## [Listing]
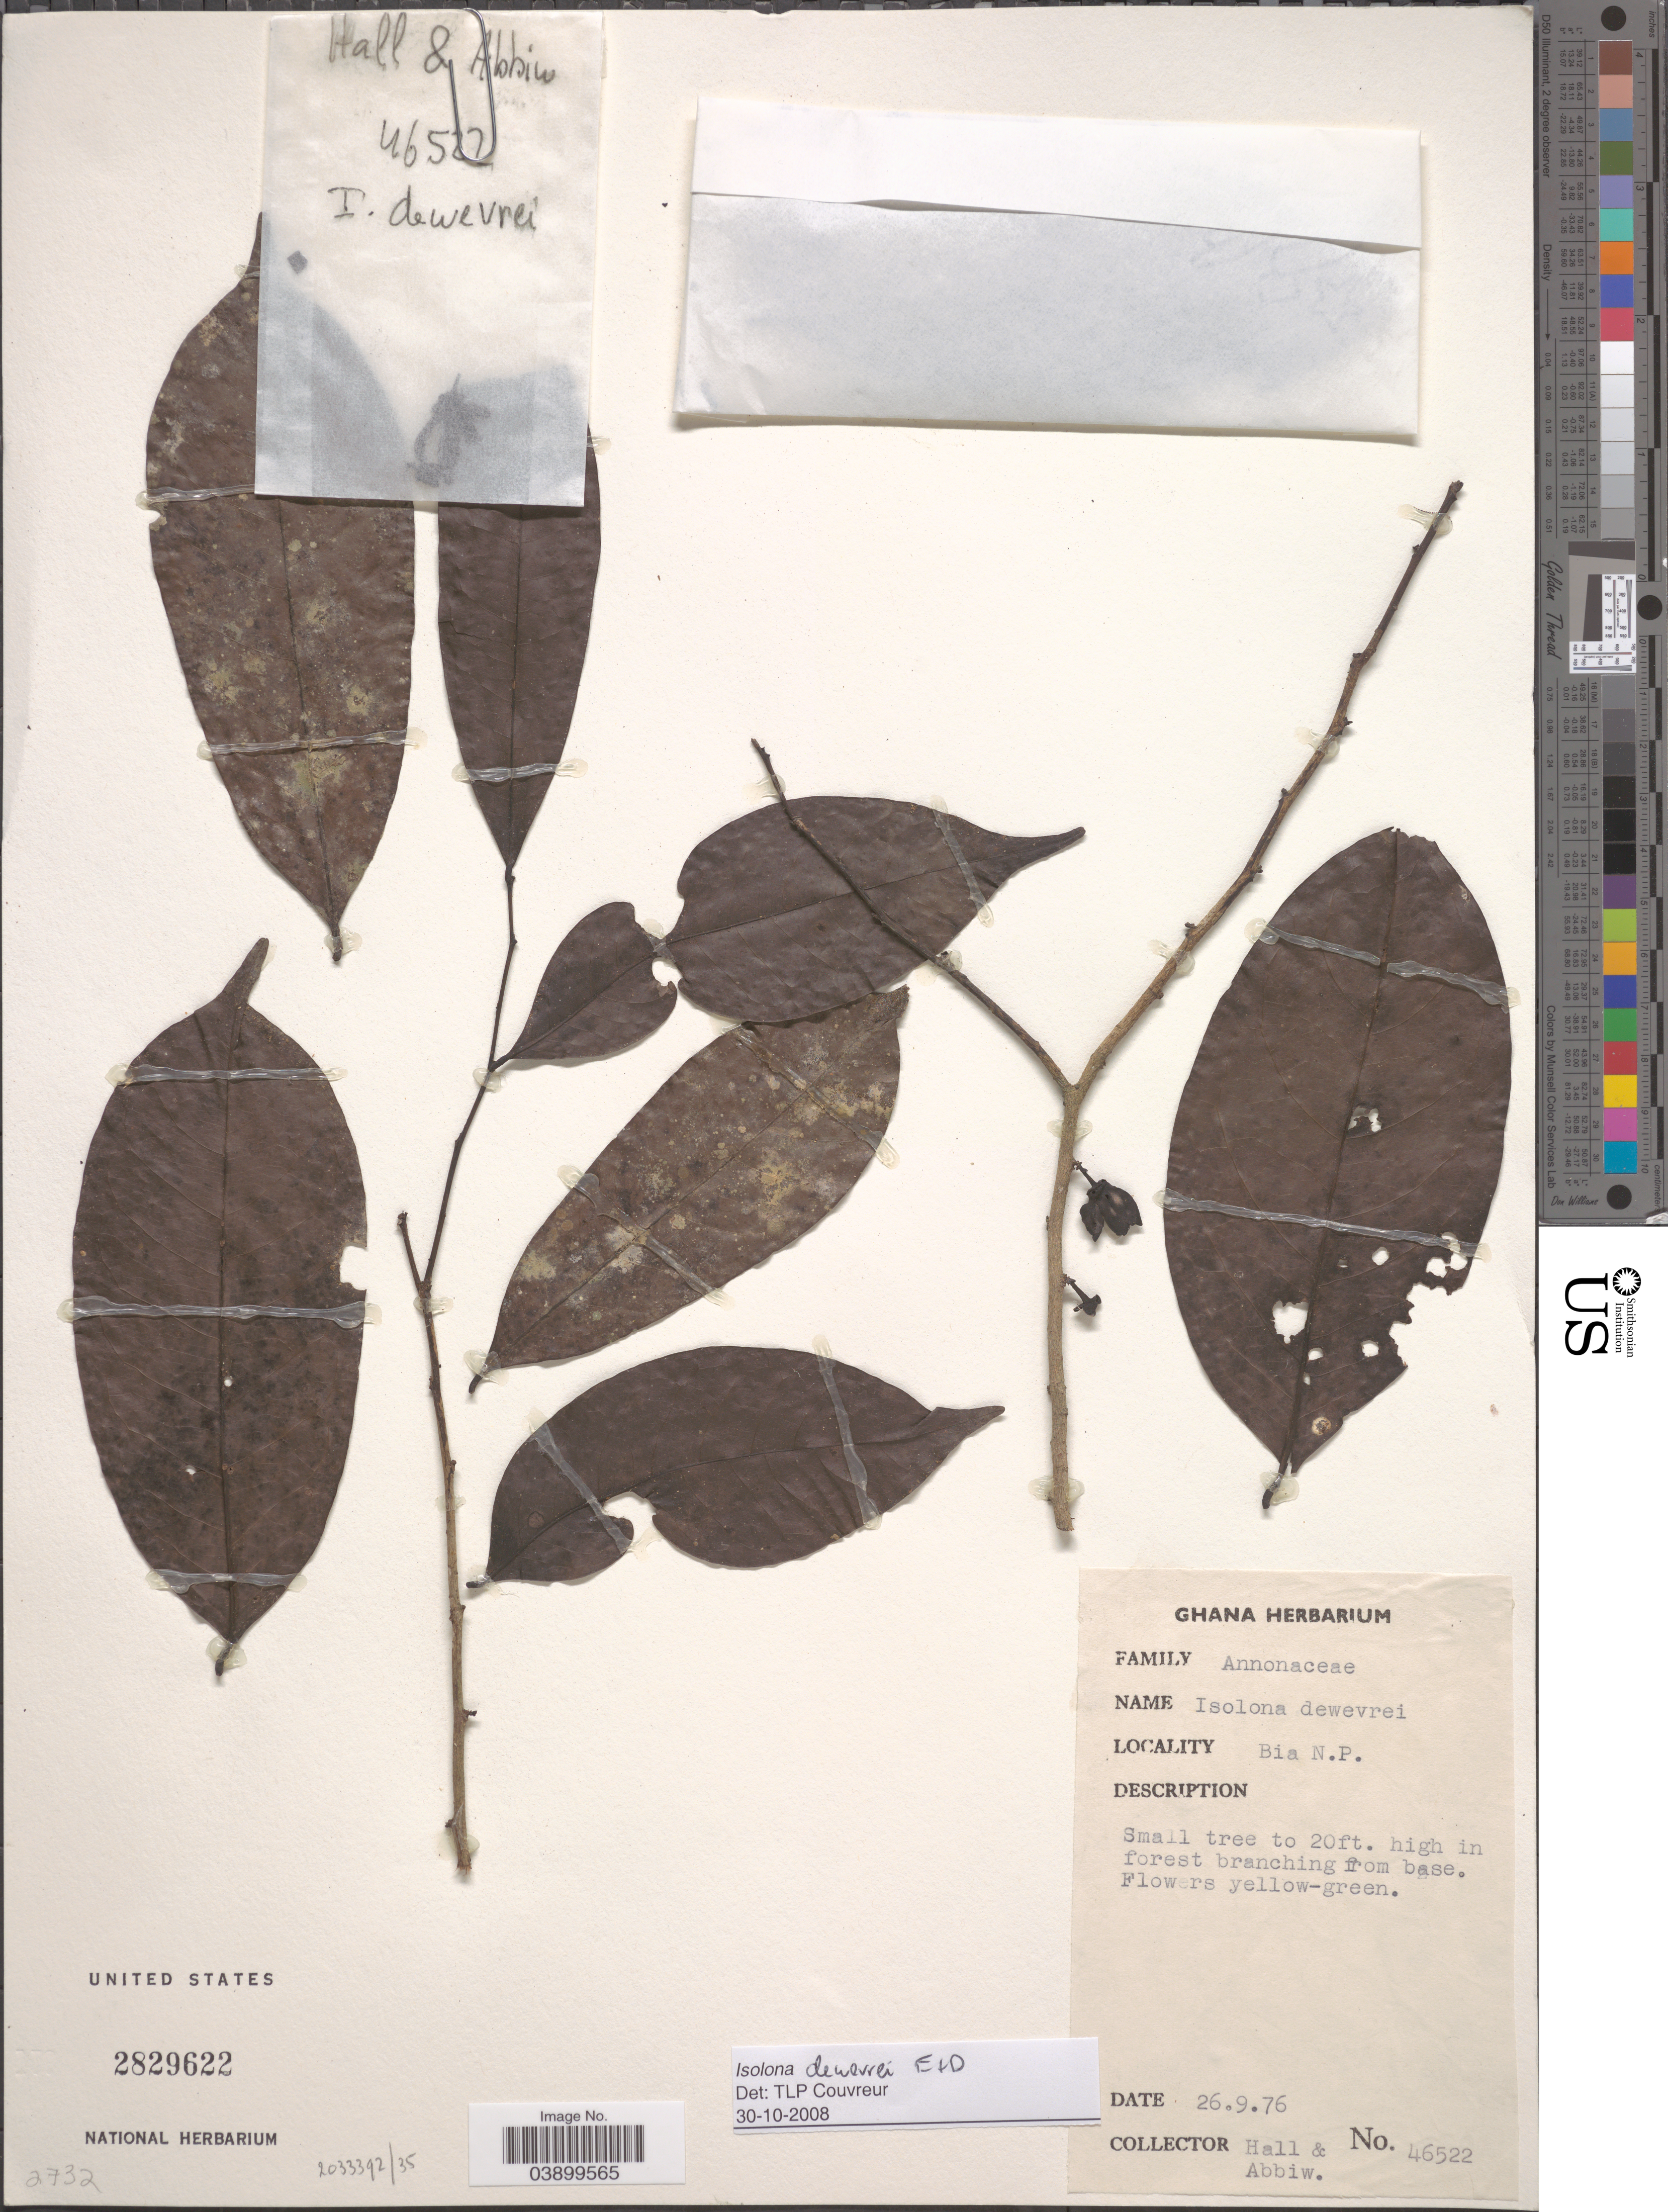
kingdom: Plantae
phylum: Tracheophyta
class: Magnoliopsida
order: Magnoliales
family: Annonaceae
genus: Isolona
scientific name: Isolona dewevrei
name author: Engl. & Diels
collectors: -- Hall & Abbiw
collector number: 46522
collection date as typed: Transcribed d/m/y: 26/9/76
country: Ghana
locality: Bia N.P.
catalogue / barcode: US 2829622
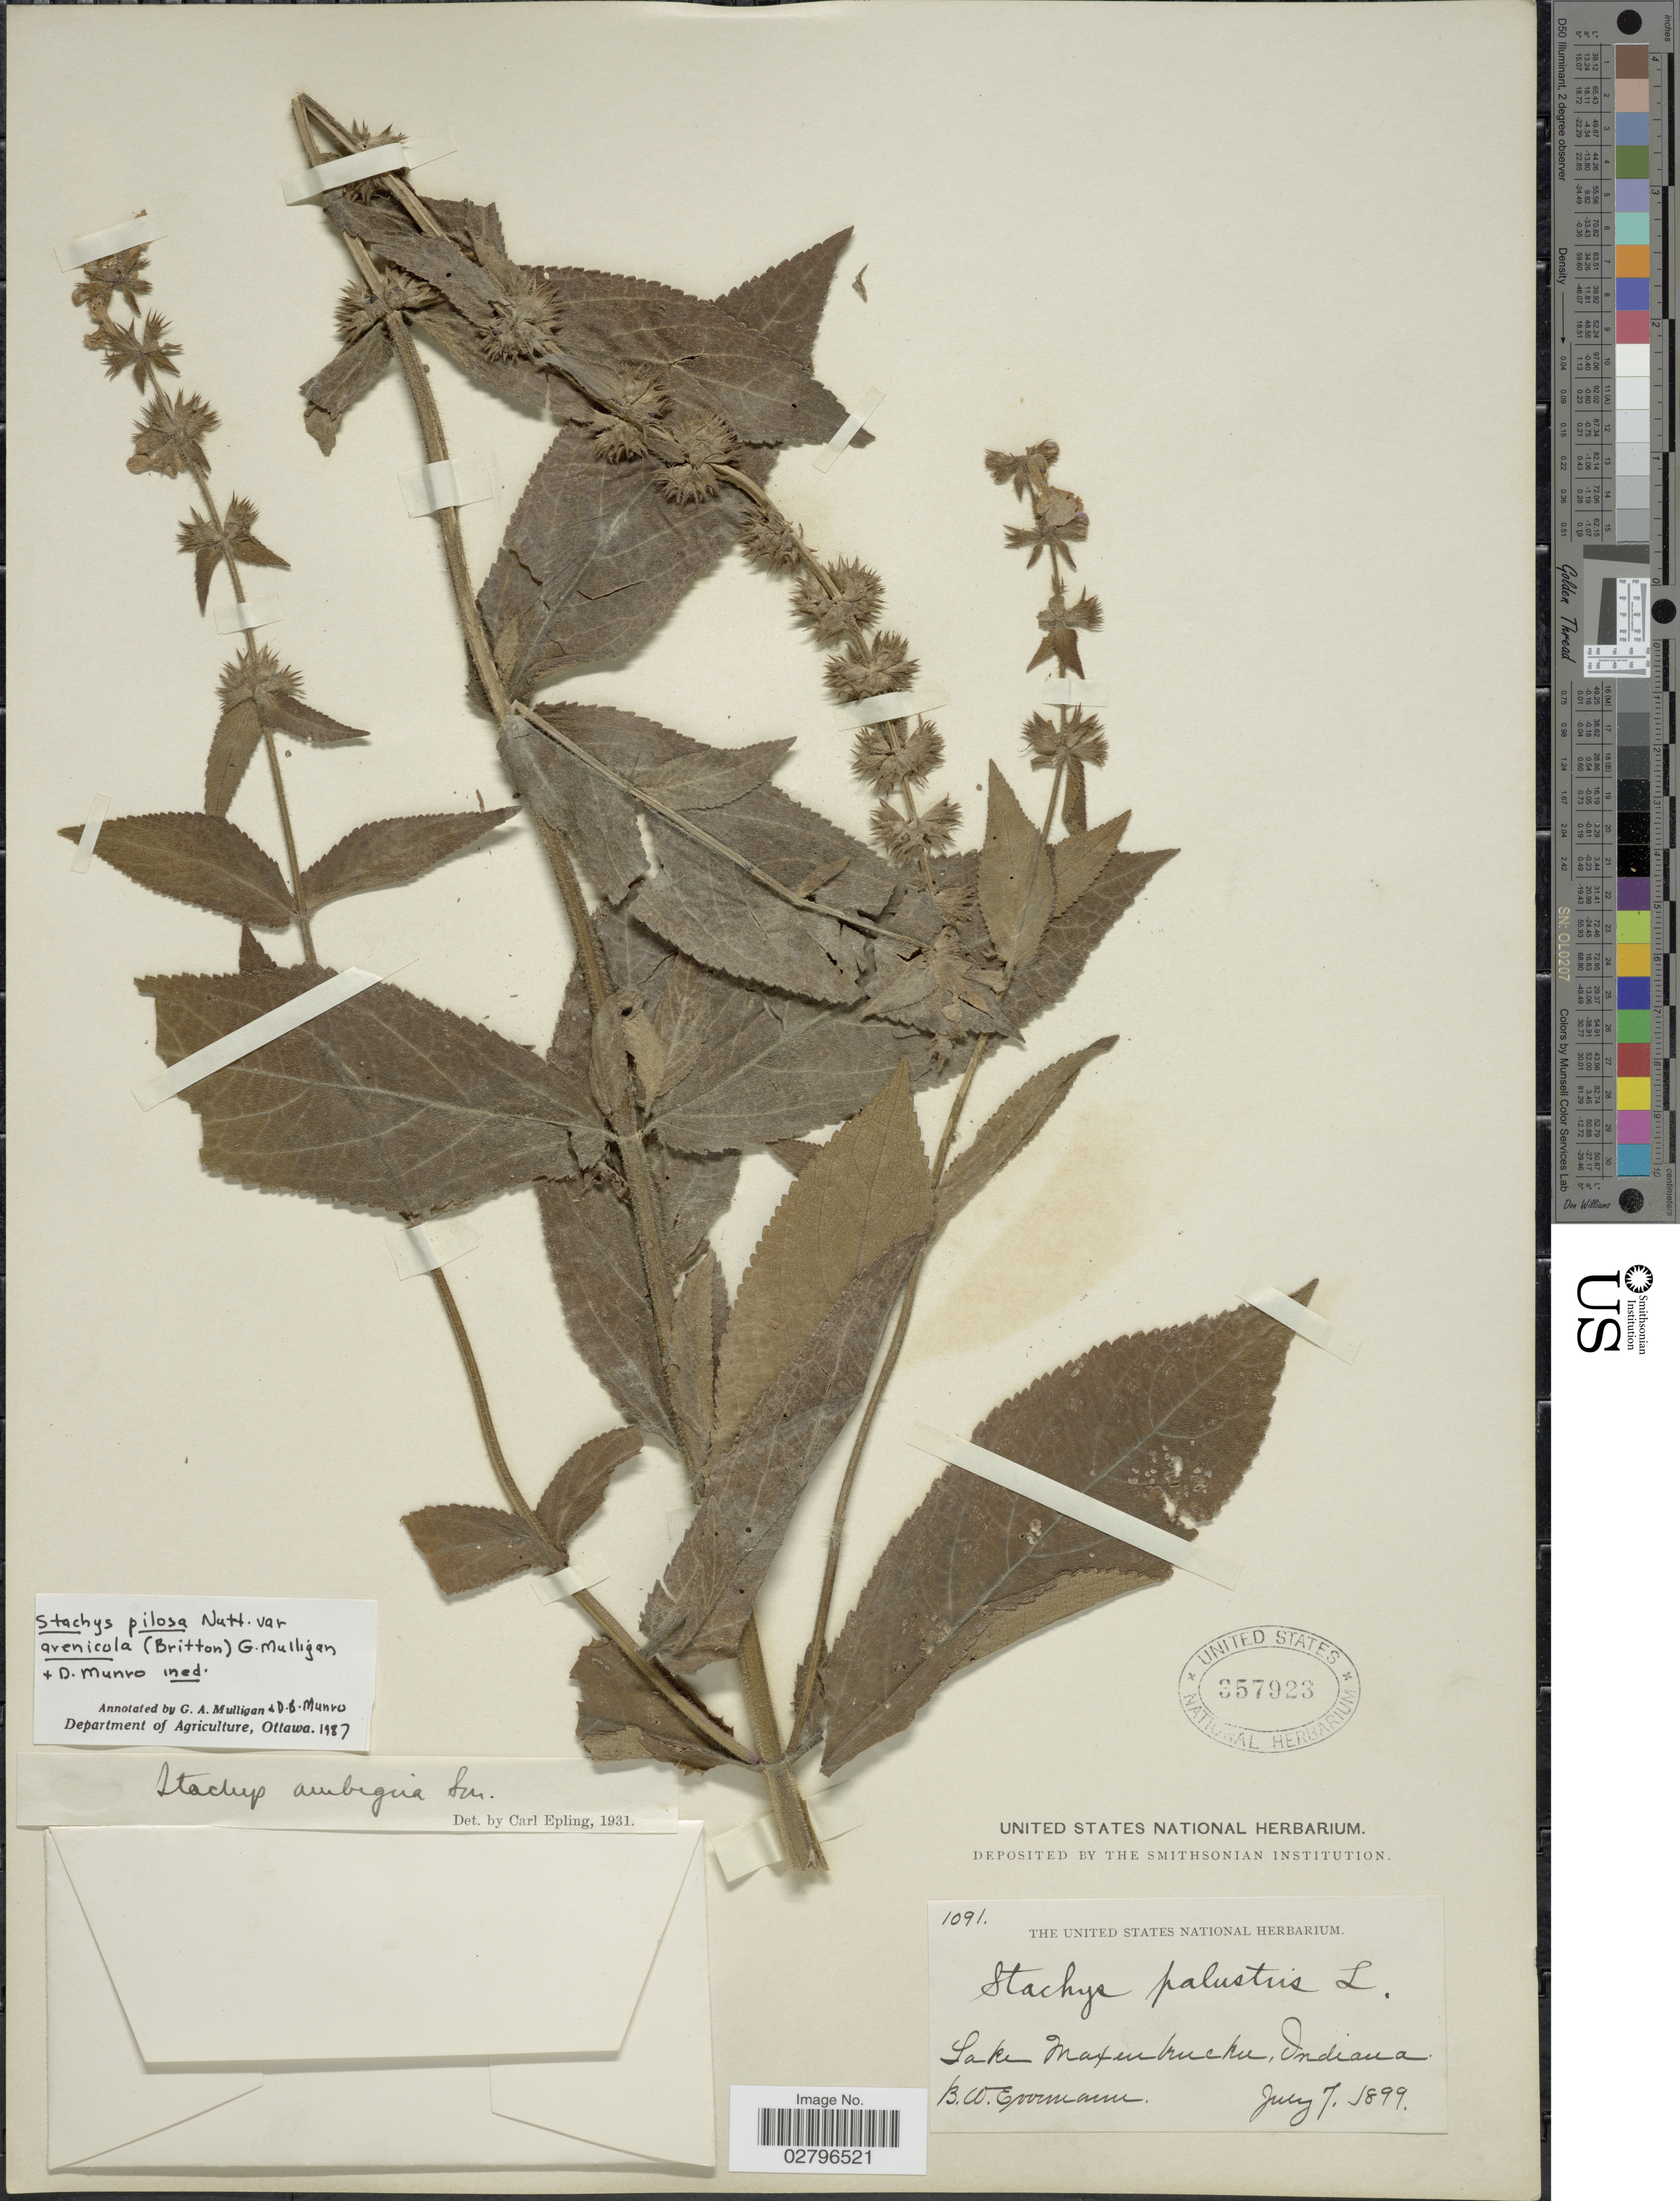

## [Problem statement]
Lay out every line of the rows above as a Markdown table with two columns, Line and Content, numbering the lines in order. Omit blank lines and the pictures.

## [Response below]
| Line | Content |
|---|---|
| 1 | kingdom: Plantae |
| 2 | phylum: Tracheophyta |
| 3 | class: Magnoliopsida |
| 4 | order: Magnoliales |
| 5 | family: Annonaceae |
| 6 | genus: Isolona |
| 7 | scientific name: Isolona dewevrei |
| 8 | name author: Engl. & Diels |
| 9 | collectors: -- Hall & Abbiw |
| 10 | collector number: 46522 |
| 11 | collection date as typed: Transcribed d/m/y: 26/9/76 |
| 12 | country: Ghana |
| 13 | locality: Bia N.P. |
| 14 | catalogue / barcode: US 2829622 |